Part of the success of in-person classes continuing is due to safety protocols put in place in all buildings, ongoing communication with the local health department to promote safety in each building, as well as transparency regarding the risks that will be present with children and school district employees occupying school facilities.
“Based on what the health department said last week, a lot of their conversations when they get into contact tracing — it’s really about some of the activities that are going on outside of school, because there’s not as much social distancing or as much mask-wearing as there is in school,” Stefanik said. “(We) can’t guarantee that all of the transmission happens outside of school, but there’s a lot of evidence from the health department that there’s a lot of big group activities happening outside of school that contribute to the chances for transmission.”
Stefanik also brought up how Tipp City Schools doesn’t have the square footage to social distance 6 feet between students and staff in classrooms, and that the recommendation from the American Association of Pediatrics that was implemented in classrooms was 3 to 4 feet of distance between persons, with each person wearing two masks.

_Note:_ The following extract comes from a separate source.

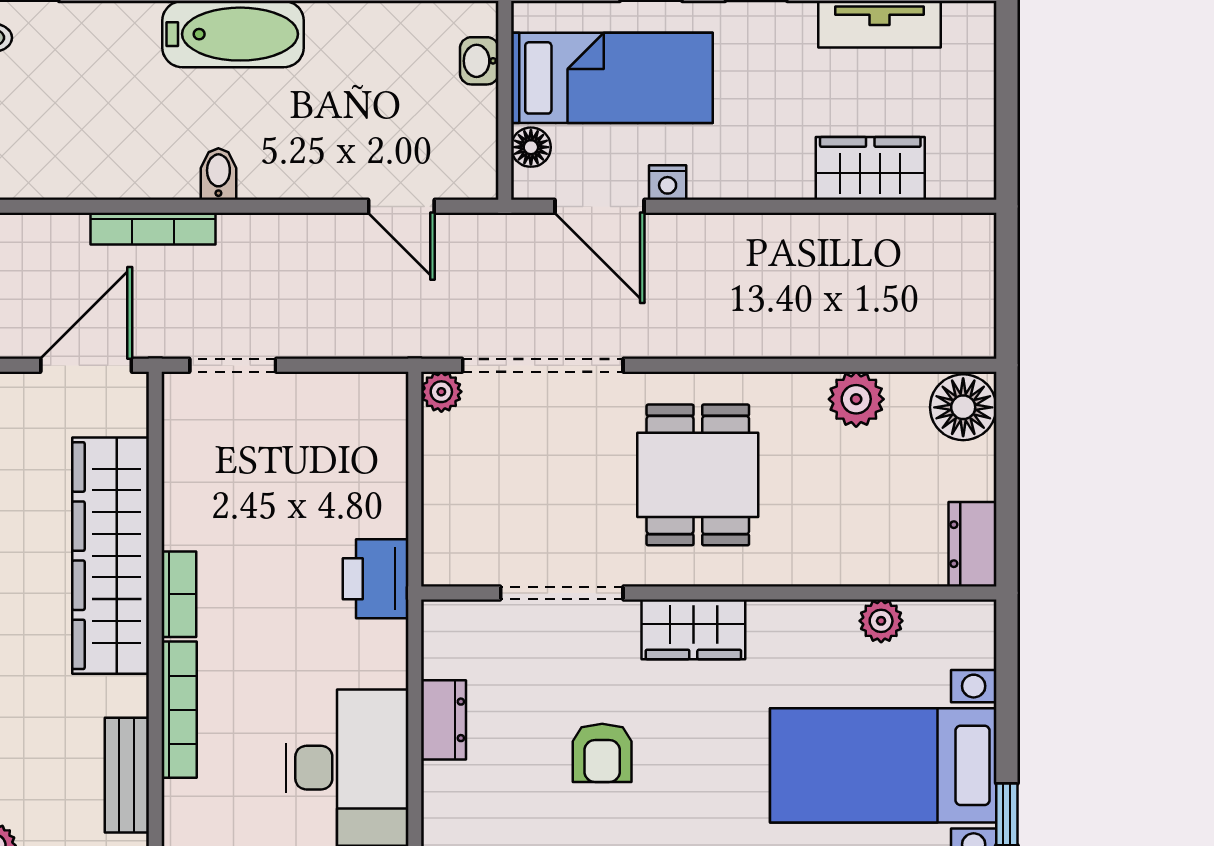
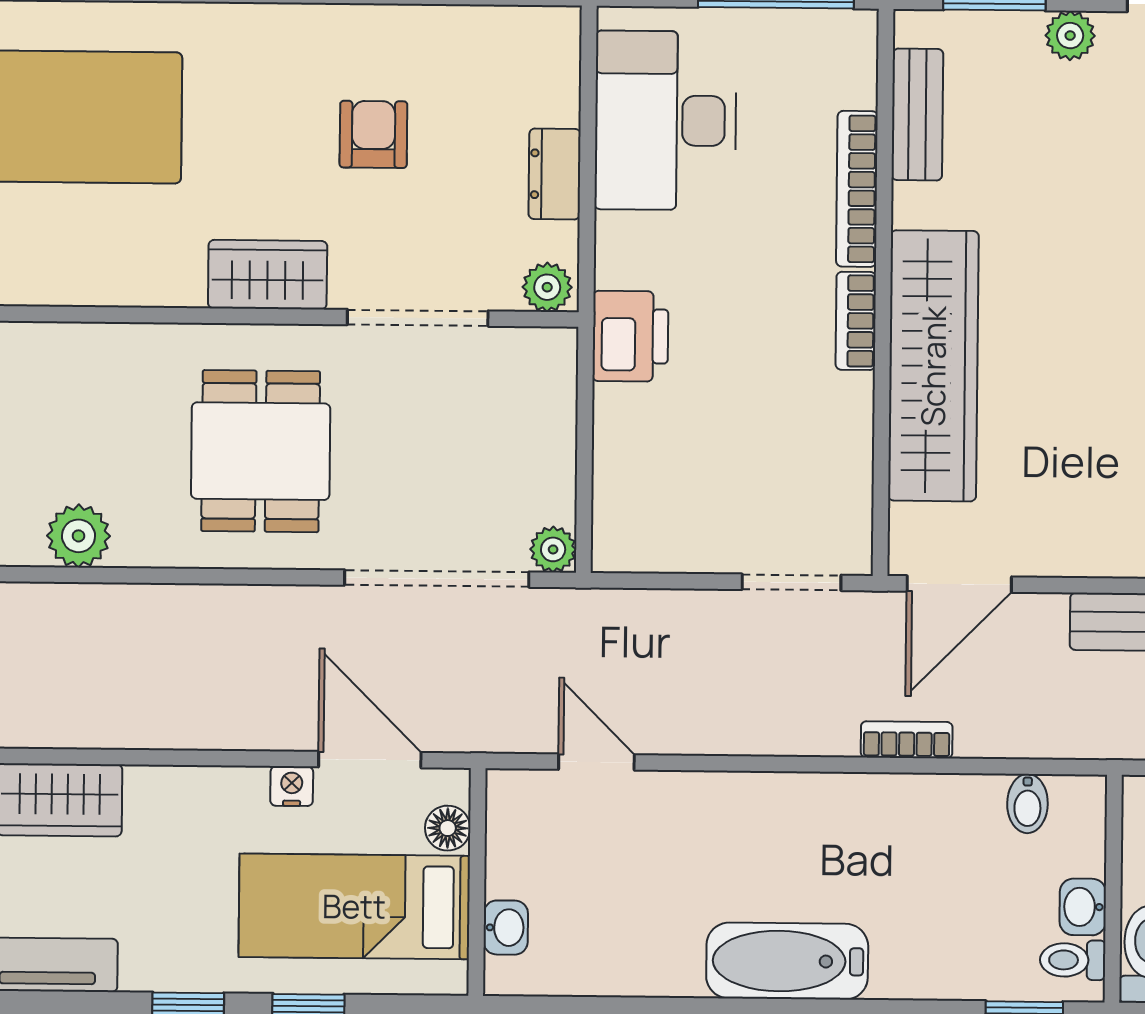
bidet: (218, 174) -> (1027, 804), moved
bookcase: (153, 229) -> (907, 740), width x0.64
plant: (881, 621) -> (547, 287), moved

Additionally, a few things have been adjusted since in-person instruction resumed at Tipp City Schools. One of these adjustments has been pulling back on the level of cleaning and sanitizing between classes; Stefanik said that the concern was around how much disinfectant was being used in classrooms and how much instruction time was being taken away from students due to continuous disinfecting and sanitizing. The solution, with advisement from the health department, was focusing on hand sanitizing over disinfecting classrooms after each class period.
“We were able to minimize the amount of spray on the tables, but by maximizing the amount of hand sanitizer use, we were able to get to the same point,” Stefanik said.
Also discussed was a local graduation seals program. According to the state’s website, graduation seals help students demonstrate knowledge and skills for future success in their post-high school paths. Students can demonstrate readiness by earning two seals, one of which must be state-level. Stefanik recommended three local seals for Tipp City Schools covering fine arts, community service and student engagement.
“We don’t have to have three at the local level, but I think that if we can have as much variety and opportunity for our students, that gives them a chance to lock in what truly drives them, and what gets them out of bed in the morning,” Stefanik said.
Board member Anne Zakkour brought up recognizing students who work part-time jobs through the local graduation seals program.
“Job training at the secondary level, it’s amazing what they learn. It’s no longer the principal and the teacher telling them, it’s the employer telling them. It’s company policies, it’s working (to find) someone to fill your shift when you can’t be there. It’s on the job training that I feel is invaluable, and I don’t know why we’re not recognizing that for the students who do it so successfully,” Zakkour said.
Stefanik said that while the three categories are broad, the definitions of each seal will be brought before the board before being put forth. Assistant Superintendent Steve Verhoff added that the OhioMeansJobs-Readiness seal is a state-defined diploma seal that students working part-time jobs could qualify for.
“Something that we are working on is pre-apprenticeship programs at the high school. We’re trying to move forward in finding some business partners that would be willing to do that in the area of manufacturing, healthcare, we’re looking at electricians and also information technology,” Verhoff said. “That would fit right in like with that OhioMeansJobs-Readiness seal.”
The next Tipp City Board of Education meeting will be held Monday, Nov. 16 at 6 p.m., with a work session beginning at 5 p.m.